宴會大廳內的賓客一驚,連忙結束交談,匆匆回到各自的席位。見大廳外金黃的燈影下,果然有辰帝鑾駕靠近,連忙平整衣衫,恭敬行禮。
在辰帝一腳跨入大廳的瞬間,百餘人整齊出聲,皆道:“拜見辰帝陛下!”
第十九代辰帝身材勻稱,穿白金九龍袍,束金絲龍首皇冠,豐神如玉的俊美麵孔上,掛著平易近人的的微笑。
隻是他如星的眼眸中,光芒銳利,似乎藏有萬千利刃!
他不僅是辰國的帝王,同時還是一名洞天域的大修行者!
“諸位免禮。”辰帝年僅三十,並沒有老派人物的繁縟,他腳步輕快,目光直往右前方的席位找去,嘴裏欣喜的念著,“聽聞七公主率隊取勝,讓朕極為好奇。若不是國事繁忙,否則肯定親自鴻臚寺,一睹決戰盛況——來來來,大家快快入坐!”
說話間,辰帝經過了陸雨身前,還特意想要伸手扶她一把,隻是陸雨機靈,先一步起身。辰帝沒碰著陸雨的手,視線在她的臉上掃過,眉間不著痕跡的顫了顫。
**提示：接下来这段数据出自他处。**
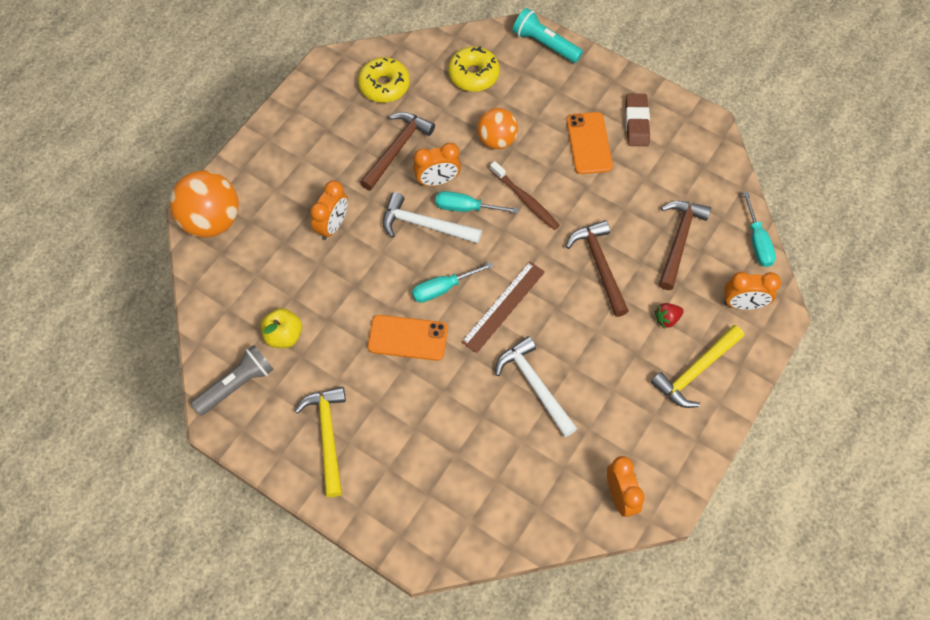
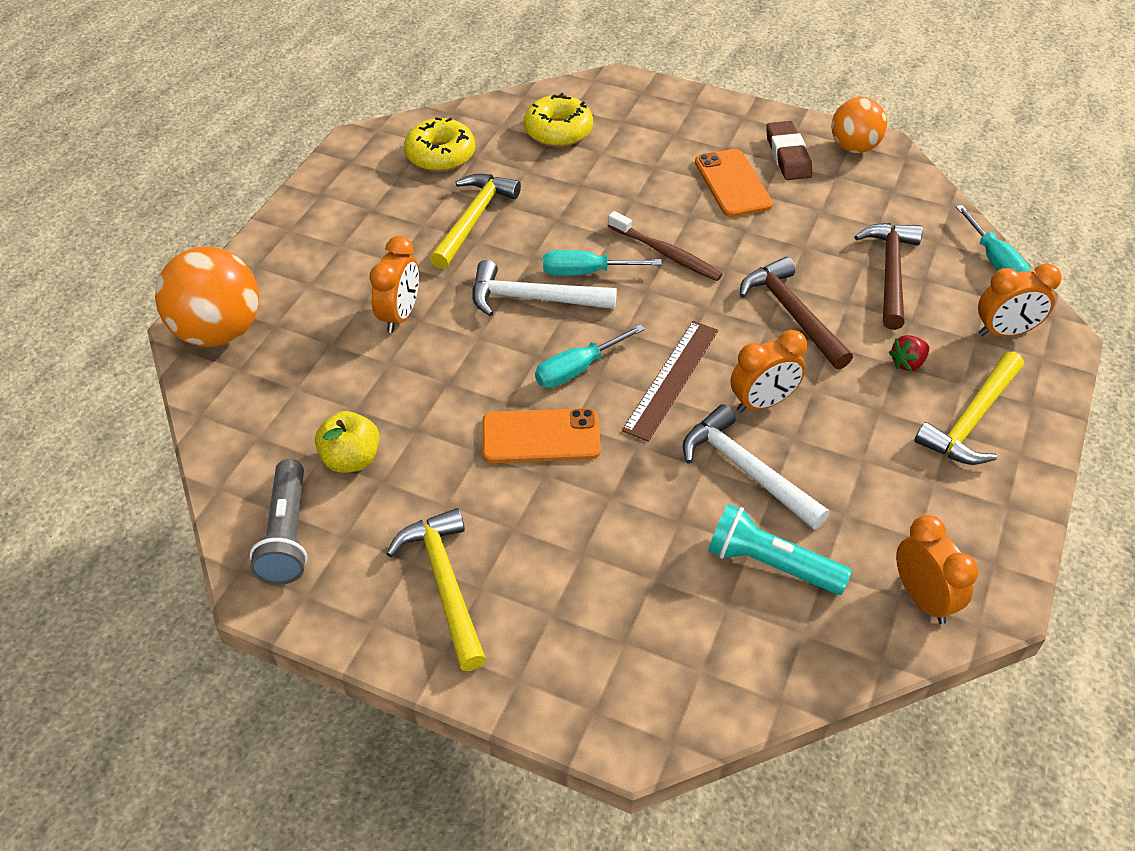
camera: 10 degrees left, 15 degrees down
grey flashlight [191,345,274,416] -> grey flashlight turned 135 degrees clockwise [250,459,308,585]
brown hammer [360,112,435,191] -> yellow hammer [430,174,521,269]
orange clock [413,143,461,186] -> orange clock moved to [731,330,807,413]
orange ball [477,108,518,149] -> orange ball moved to [831,97,887,153]
turquoise flashlight [512,8,583,63] -> turquoise flashlight moved to [708,504,852,595]

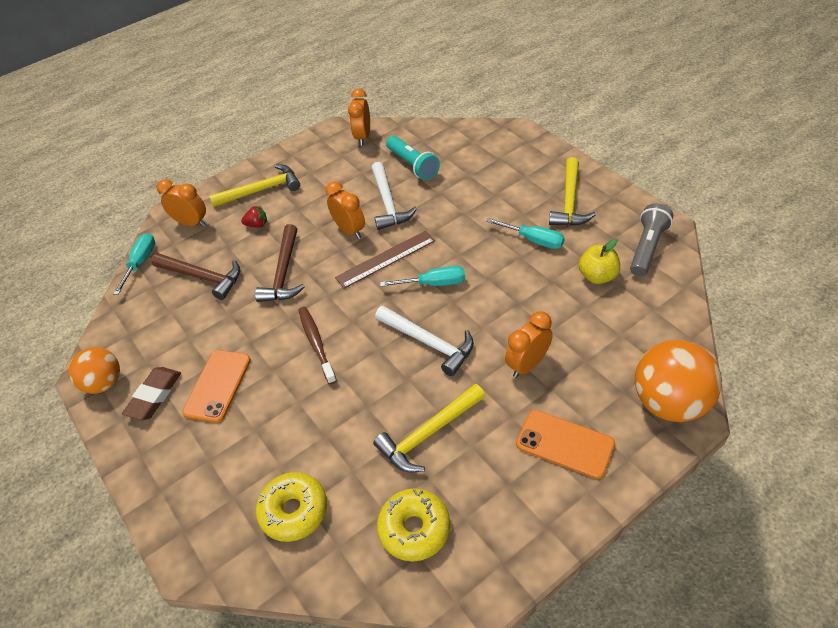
camera: 145 degrees left, 0 degrees up
orange phone [483,408,601,463] -> orange phone moved to [516,410,615,479]
turquoise screwdriver [543,250,662,276] -> turquoise screwdriver moved to [486,218,565,249]
orange clock [731,330,807,413] -> orange clock turned 45 degrees clockwise [326,182,365,239]
brown hammer [854,223,923,330] -> brown hammer turned 105 degrees counterclockwise [151,253,240,300]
也不認為尷尬,就著陸雨的動作虛扶了一把,然後才走上玉階,在皇位上款款坐下。
大家都盯著辰帝,直等他坐實了,才各自謙讓的坐了下來。似烈陽這樣的二皮臉,坐就要坐得穩當。
覷得某些人坐凳子隻敢挨半邊屁股,就跟蹲著個馬步,一時覺得好笑。總說伴君如伴虎,也沒必要這麼小心吧?
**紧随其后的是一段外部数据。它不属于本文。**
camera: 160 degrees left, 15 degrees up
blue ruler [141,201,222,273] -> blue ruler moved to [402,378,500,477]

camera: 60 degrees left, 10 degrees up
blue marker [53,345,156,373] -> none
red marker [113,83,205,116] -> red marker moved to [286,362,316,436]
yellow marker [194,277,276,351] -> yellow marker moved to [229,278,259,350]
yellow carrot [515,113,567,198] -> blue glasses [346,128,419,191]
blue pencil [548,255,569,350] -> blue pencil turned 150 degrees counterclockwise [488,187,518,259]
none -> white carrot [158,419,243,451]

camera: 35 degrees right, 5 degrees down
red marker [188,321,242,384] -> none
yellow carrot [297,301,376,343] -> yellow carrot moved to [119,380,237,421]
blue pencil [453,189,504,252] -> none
隨著辰帝到場,無數穿著淡粉宮裝的俏美宮娥便開始上菜斟酒,辰帝坐姿嚴正,嘴上沒多少架子,掃視一眼大廳:“鴻臚寺之會,聚得這麼多江湖朋友,朕心甚慰!修行挑戰,總有輸贏,那今日的第一杯,敬鴻臚寺之會的勝者!”
辰帝帶頭舉杯,全場賓客皆盡附和,都說些恭賀的話,場麵熱烈非凡。
這麼多人齊敬一方,陸雨自當起身應酒:“亦感謝辰帝陛下費心,舉辦此次盛會,讓江湖青俊雲集玄星城。一者同輩切磋技藝,二者共賀貴我兩國之和平。”
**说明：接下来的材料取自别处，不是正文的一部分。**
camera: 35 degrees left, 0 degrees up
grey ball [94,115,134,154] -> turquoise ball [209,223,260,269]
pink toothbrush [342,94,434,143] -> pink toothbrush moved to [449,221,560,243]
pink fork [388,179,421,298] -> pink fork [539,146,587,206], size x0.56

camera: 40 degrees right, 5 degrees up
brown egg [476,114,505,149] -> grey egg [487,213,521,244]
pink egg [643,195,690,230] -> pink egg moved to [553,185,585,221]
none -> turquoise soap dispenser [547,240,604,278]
她也不多說,一句話之後,便以手袖相遮,將杯中美酒飲盡。
那般玉頸輕仰的模樣,全然落在烈陽的眼裏,讓他看得呆了呆。回過神來時,心裏暗罵:神經病才和柳長歌喝酒,真有空的話,為什麼不找陸雨喝?
選擇看一個漂亮的男人,或者一個漂亮的女人,這還用問?
辰帝打量許久,早看出前後兩位“七公主”完全不是同一個人,之前薔薇公主假扮的,成熟穩重,給人溫柔體貼的感覺。
而陸雨鋒芒更盛,氣質更符合她的天才之名。
“能讓七公主開心便好。”辰帝毫不掩飾霸占的情緒,目光灼灼,盯住了數米外的陸雨,隻是笑了一半,他的語氣忽然微妙起來,“不知那件事,七公主考慮得如何了?”